Mr. Brooks visits Arizona and sees a growing utopian suburbia in A Nation of Villages (full column available to Times Select subscribers)
Between now and 2025, the population of the United States will increase by 70 million. That's the populations of California, New York and Florida put together.

To accommodate these people, 100 billion square feet of new residential space will have to be constructed. According to a Brookings Institution study by Arthur C. Nelson, half of the buildings in which Americans will live, play and work in the year 2030 don't even exist yet. We are in the middle of a $25 trillion building boom that is changing the face of the country, and most of it is happening in desert places like this one.

It's true that cities have experienced a resurgence in the past 10 years, but the real action is still out here on the fringe. All the population growth of all the major U.S. cities in this decade still doesn't equal the growth of just two suburban California counties: San Bernardino and Riverside. The flow of people moving into cities is but a trickle compared with the torrent moving out to exurbia.

When you study this torrent, you realize it is actually several torrents running in the same direction. It's active seniors looking for communities tailored to their needs. It's young singles looking for town houses (there are more single-person households in suburbia now than two-parent families). It's rich people looking for country clubs and poor people looking for affordable housing. Most of all, it's immigrants who are skipping gateway cities and buying homes twice as quickly as earlier immigrant groups.

Up until now, explosive growth and increasing market segmentation have led to sprawling decentralization. In pursuit of their own private havens, people have been spreading out and unwittingly creating the centerless landscapes of strip malls and tract homes that have been the subject of a million anti-sprawl lamentations.

But that's not what is being built and planned here outside Phoenix, and that's not the emerging pattern nationwide. The story of American development is the story of a contest between privacy and community, and the tide is turning. Communal impulses are rising up to counter privatizing, decentralizing trends.

[...]

The first wave of far-flung exurbanites overshot the mark, and found they were missing civic bonds. So creative builders are responding to the new market pressures.

When you look at the new influential master-planned communities - Verrado here in Arizona, or Stapleton near Denver or Ladera Ranch in California - you see that the old tract homes and enclosed-mall version of suburbia are gone. These new developments combine New Urbanist ideas - like mixed-use downtown neighborhoods with lofts over shops - with the traditional car- and backyard-friendly neighborhoods that people move to the suburbs to get.

[...]

This is what Joel Kotkin calls the New Suburbanism.

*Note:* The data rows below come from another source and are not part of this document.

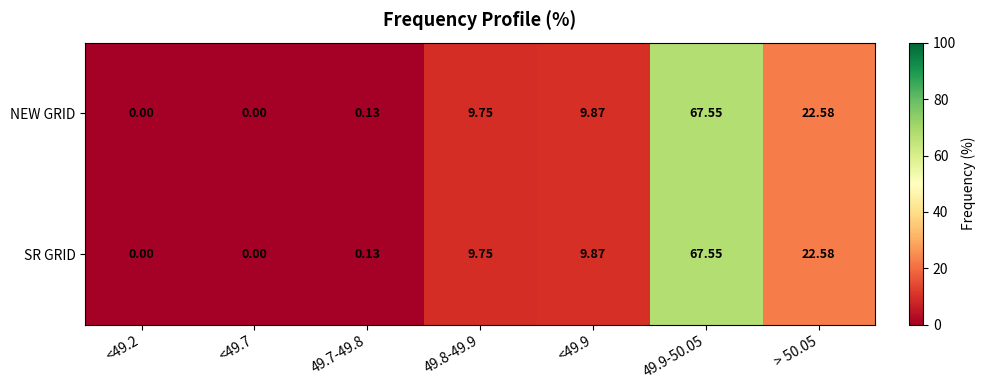

Is the value of SR GRID at <49.2 greater than the value of NEW GRID at 49.9-50.05?

No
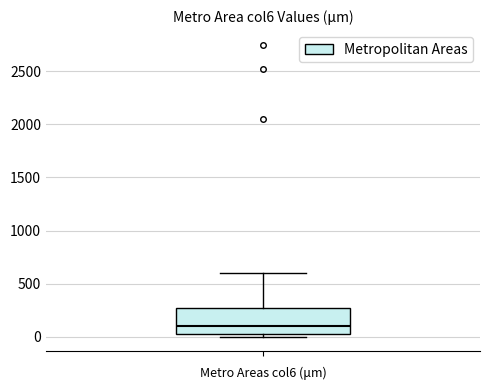

Where does the upper whisker of the box end on the y-axis? The values are not printed on the chart, so give them approximately, as read against the axis.

600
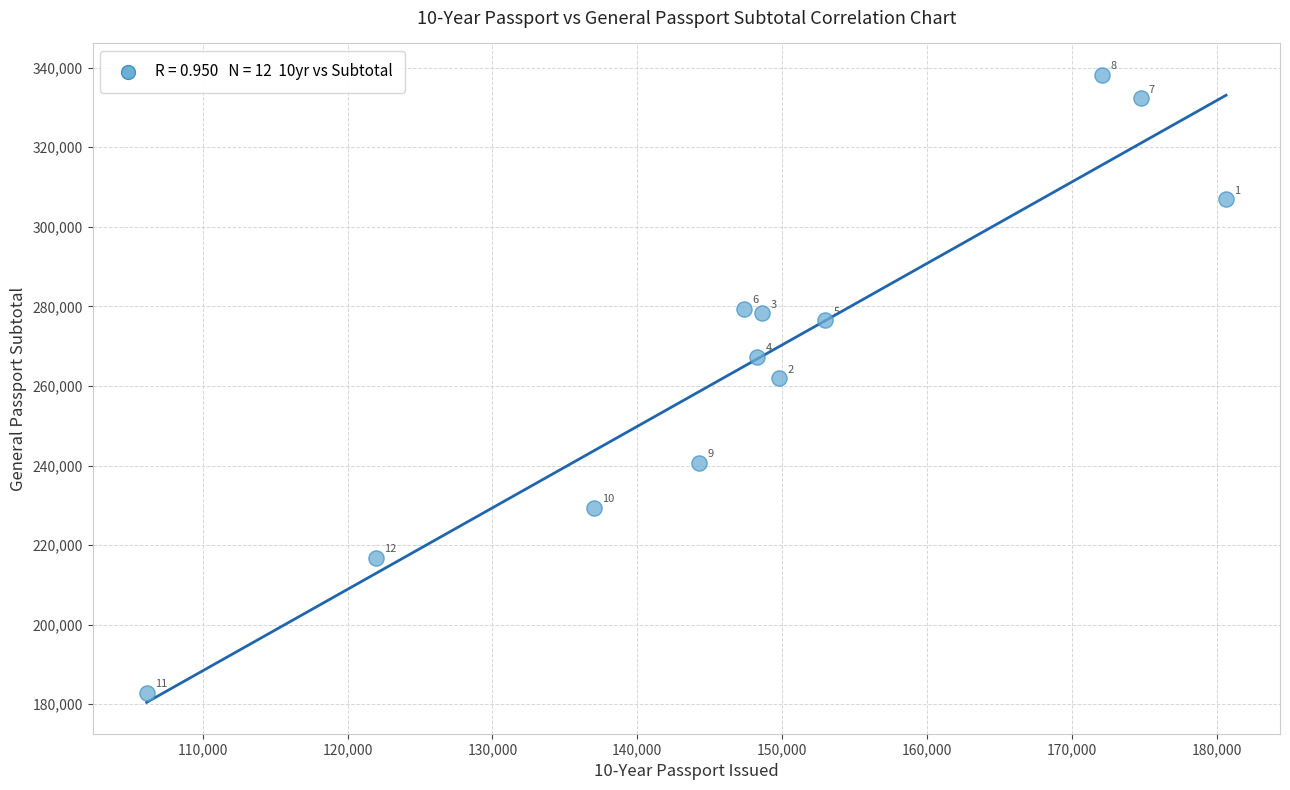

What is the average Y value?

267570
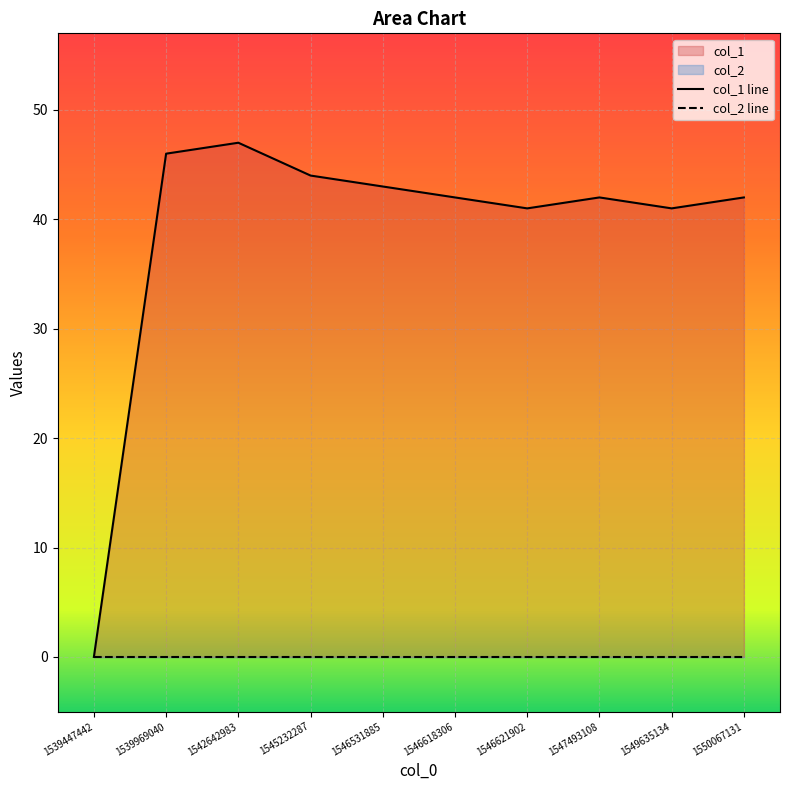

How many categories are shown in the chart?

10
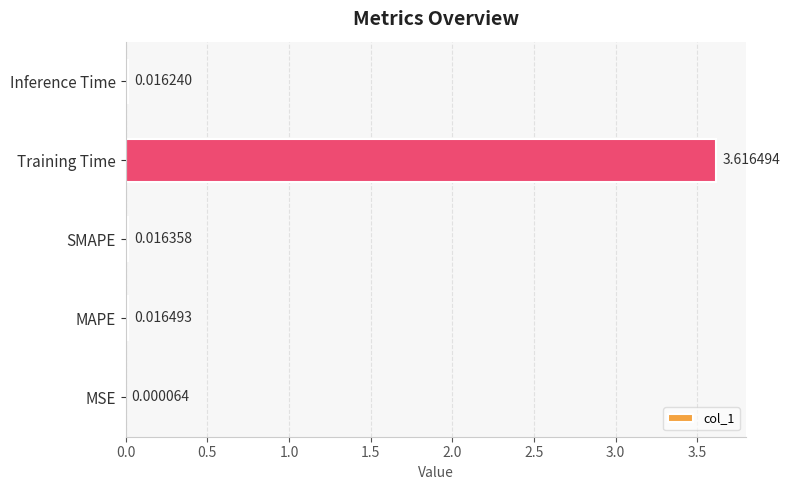

Which has a higher value, Inference Time or SMAPE?

SMAPE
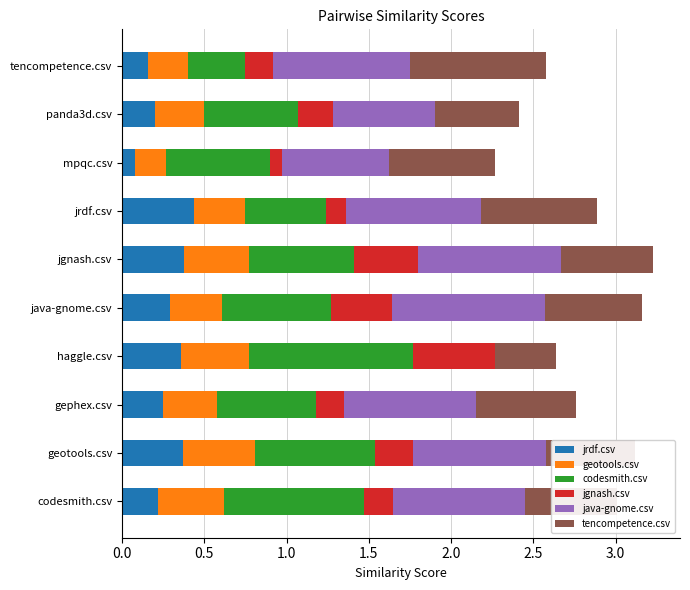

What is the total value across all series at panda3d.csv?

2.4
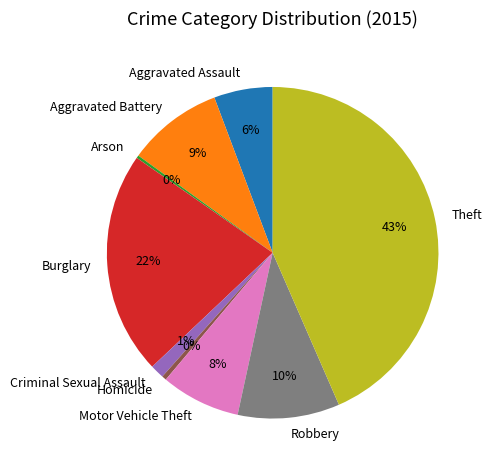

True or false: Burglary accounts for 13% of the total.

False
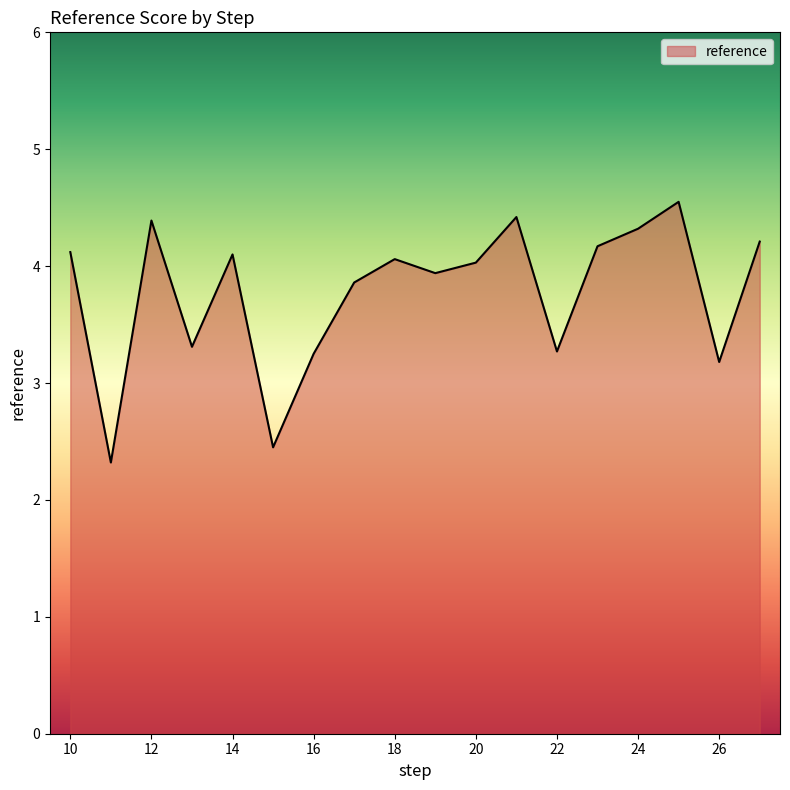

How many values are below 4?

8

These new suburban villages, he says, will combine with revived older suburban villages, like Naperville, Ill., and Fullerton, Calif., to create an "archipelago of villages" - a new sort of landscape that is neither city nor sprawl.

Frankly, I read that and I become scared. Not of the stultifying and stereotypical suburban/exurban lifestyle that's nicely tweaked by shows like Weeds on Showtime (Mrs. F and I watched the first episode last night--quite good). But of the drastic drain on resources and the continued expansion and building without much thought to usage of renewable materials/energy or sustainable building practices. I don't know, maybe I'm freaking myself out with too much doom and gloom global warming reading of late. But you try to put a happy face on this article from Fortune (which I'll be blogging about a bit later in the day).